I share this because I think these feelings are common. Many academics, healthcare workers and others feel a sense of vocation in their work. We do it for money, but for other reasons too. Our work is a way to contribute to the societies we hope to live in.
But I don’t think these feelings should stop us from taking industrial action. Hallam is mistaken when he pits industrial action over wages against climate action. Climate change is a systemic problem and I argue that strike action goes some way to addressing core systemic drivers of climate change.
“
On the picket line I am asserting that I am more than a cost of production, and more than a generator of income.
A systemic problem
When I say that climate change is a systemic problem I am looking beyond the greenhouse gas emissions which are the direct physical drivers of climate change. Those gases do not just miraculously appear. Rather, they are the result of production and consumption systems.
Production requires taking materials and applying energy to them in order to transform them into the thing that we want. It is inevitable that, somewhere in this process, some greenhouse gases will be emitted.

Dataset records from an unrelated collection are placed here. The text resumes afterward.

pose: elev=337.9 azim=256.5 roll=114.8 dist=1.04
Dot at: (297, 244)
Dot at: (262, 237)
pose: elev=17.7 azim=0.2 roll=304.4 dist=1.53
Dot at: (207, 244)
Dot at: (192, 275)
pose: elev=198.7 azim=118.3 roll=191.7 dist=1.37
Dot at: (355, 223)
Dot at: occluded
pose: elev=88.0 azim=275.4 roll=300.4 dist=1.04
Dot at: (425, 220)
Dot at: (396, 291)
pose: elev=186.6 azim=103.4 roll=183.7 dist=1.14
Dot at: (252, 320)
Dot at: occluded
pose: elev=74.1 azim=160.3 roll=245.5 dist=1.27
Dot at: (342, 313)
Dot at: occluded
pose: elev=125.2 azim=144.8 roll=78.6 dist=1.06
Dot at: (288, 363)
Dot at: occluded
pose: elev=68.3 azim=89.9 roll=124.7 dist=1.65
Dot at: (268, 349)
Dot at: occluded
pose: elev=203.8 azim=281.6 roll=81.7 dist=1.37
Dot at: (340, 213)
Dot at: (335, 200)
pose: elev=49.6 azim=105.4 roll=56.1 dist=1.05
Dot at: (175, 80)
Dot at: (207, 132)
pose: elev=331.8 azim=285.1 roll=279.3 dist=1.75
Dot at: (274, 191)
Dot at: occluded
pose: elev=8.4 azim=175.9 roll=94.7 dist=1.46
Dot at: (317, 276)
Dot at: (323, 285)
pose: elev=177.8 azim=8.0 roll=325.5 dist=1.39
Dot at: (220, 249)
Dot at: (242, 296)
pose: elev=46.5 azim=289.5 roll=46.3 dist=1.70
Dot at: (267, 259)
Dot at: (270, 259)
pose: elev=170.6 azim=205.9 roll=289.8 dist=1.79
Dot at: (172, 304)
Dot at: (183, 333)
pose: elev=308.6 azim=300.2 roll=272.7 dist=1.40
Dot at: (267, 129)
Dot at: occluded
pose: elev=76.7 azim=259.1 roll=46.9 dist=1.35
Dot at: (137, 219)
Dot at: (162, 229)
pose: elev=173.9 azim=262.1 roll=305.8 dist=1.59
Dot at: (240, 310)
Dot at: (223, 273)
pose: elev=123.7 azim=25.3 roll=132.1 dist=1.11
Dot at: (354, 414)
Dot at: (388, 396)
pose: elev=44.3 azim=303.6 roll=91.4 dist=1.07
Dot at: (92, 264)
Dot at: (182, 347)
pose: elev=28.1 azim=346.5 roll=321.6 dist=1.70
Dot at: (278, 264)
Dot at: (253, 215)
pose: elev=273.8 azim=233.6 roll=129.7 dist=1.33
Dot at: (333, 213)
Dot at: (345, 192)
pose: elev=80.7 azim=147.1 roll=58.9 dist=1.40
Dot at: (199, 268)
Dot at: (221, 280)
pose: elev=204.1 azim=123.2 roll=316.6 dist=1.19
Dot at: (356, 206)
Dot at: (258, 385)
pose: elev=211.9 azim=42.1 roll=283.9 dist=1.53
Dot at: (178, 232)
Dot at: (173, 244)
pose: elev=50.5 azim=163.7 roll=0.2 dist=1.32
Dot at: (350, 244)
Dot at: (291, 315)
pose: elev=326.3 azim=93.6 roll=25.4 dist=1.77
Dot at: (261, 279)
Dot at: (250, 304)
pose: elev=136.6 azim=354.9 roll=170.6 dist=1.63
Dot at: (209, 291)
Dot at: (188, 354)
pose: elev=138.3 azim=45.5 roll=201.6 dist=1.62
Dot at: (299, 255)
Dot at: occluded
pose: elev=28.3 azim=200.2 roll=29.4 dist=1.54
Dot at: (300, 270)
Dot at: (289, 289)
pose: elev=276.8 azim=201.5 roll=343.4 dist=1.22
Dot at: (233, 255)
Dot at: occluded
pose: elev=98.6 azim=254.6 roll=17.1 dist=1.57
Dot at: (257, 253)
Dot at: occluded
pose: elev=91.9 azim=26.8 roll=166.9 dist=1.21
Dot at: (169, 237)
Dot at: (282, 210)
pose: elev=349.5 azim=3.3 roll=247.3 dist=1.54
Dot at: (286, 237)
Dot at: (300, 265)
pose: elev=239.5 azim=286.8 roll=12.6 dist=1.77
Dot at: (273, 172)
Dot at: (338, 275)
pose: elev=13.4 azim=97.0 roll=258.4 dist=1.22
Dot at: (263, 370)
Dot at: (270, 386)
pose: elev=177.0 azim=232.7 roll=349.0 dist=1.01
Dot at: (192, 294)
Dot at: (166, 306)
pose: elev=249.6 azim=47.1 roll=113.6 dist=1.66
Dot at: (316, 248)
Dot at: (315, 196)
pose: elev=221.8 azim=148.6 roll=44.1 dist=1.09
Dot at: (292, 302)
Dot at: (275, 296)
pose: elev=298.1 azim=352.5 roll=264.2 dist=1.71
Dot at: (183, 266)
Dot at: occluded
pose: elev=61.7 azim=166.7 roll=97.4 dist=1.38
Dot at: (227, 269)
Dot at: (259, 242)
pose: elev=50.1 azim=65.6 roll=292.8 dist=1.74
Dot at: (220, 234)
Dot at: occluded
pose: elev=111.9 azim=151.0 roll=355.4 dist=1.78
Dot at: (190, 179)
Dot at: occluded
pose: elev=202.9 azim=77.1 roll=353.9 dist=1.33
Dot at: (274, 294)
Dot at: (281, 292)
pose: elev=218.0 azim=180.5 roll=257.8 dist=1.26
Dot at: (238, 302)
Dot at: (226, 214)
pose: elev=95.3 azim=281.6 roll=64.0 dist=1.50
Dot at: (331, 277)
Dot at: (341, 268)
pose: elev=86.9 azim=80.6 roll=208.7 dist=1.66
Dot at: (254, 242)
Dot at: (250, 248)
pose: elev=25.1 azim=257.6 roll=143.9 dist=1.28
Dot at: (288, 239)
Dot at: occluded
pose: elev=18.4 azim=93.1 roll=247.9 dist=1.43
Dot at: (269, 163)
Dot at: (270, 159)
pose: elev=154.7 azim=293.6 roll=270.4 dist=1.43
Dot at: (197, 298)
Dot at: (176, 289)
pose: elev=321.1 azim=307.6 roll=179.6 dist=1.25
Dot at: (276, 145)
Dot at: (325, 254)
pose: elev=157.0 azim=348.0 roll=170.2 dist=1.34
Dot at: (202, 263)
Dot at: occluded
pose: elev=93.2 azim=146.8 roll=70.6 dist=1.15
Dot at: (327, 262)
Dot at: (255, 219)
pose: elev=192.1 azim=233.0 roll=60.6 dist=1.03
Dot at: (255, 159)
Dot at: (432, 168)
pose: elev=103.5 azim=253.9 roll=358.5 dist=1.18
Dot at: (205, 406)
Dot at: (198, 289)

In some cases this is obvious: you take petrol and ignite it in order to be able to travel about. As you drive, your car emits carbon. But it is also present in less obvious places: when you stream a film or send an email, you are relying on server infrastructure that you may never see and that is many miles from where you are sitting.
But this infrastructure requires energy to run, and is made of metal that had to be dug up, heated and transformed. In short, climate change is a problem of global production and consumption systems.
Our production and consumption systems are dominated by capitalism, and so capitalism is at the heart of climate change. As I have argued elsewhere: climate change and capitalism have developed together. The expansion of production and consumption that drives capitalist development requires energy, and fossil fuels are really good sources of energy.
That capitalism has driven climate change is no longer a particularly controversial position. Polling from right-wing thinktank the Institute for Economic Affairs found that 75 per cent of British 16 to 34 year olds agree that climate change is a specifically capitalist problem.
Capitalism prioritises making money
The features of capitalism that make it really hard to transition away from fossil fuels also lead to poor working conditions. For instance, one core feature is the prioritisation of making money over all other concerns.
When it comes to climate this operates on two levels. At its most basic, why leave fossil fuels in the ground when you can sell them?
On a higher level, the need to make money drives relentless expansion of production and consumption, often of things that do not meaningfully add to human flourishing. If you have an economic system that constantly strives to produce more stuff, you are going to find it hard to give up energy sources.
And when you’re striving to make as much money as possible you’re going to tend to work people harder and longer, and try to pay them less. In striving to make money capitalism reduces both ecosystems and workers to costs: annoyances that are to be ignored and minimised.
More than money?
Participating in strike action is a demand for a democratisation of production and an assertion of the idea that something more than money matters. When we strike, we use our leverage as the people delivering the actual products in order to force our employers to consider things that they prefer to ignore. On the picket line I am asserting that I am more than a cost of production, and more than a generator of income.
Strike action alone is not enough. I do not believe that standing on a picket line can replace tearing down the fossil fuel industry. But strike action does constitute a push against core capitalist dynamics.
Tearing down the fossil fuel industry will not happen without a major shift in the centres of power in capitalist economies. Strike action is one way to build towards these shifts, and in this way can be a precursor to stronger climate action.
To build on this potential requires more overlap between environmental and labour movements. There are existing links: Extinction Rebellion have a Trade Unionist Chapter, and my own union, UCU, is campaigning on environmental issues. But on the picket lines there is still space to have more conversations.
Simon Mair is a lecturer in sustainability at the University of York, England.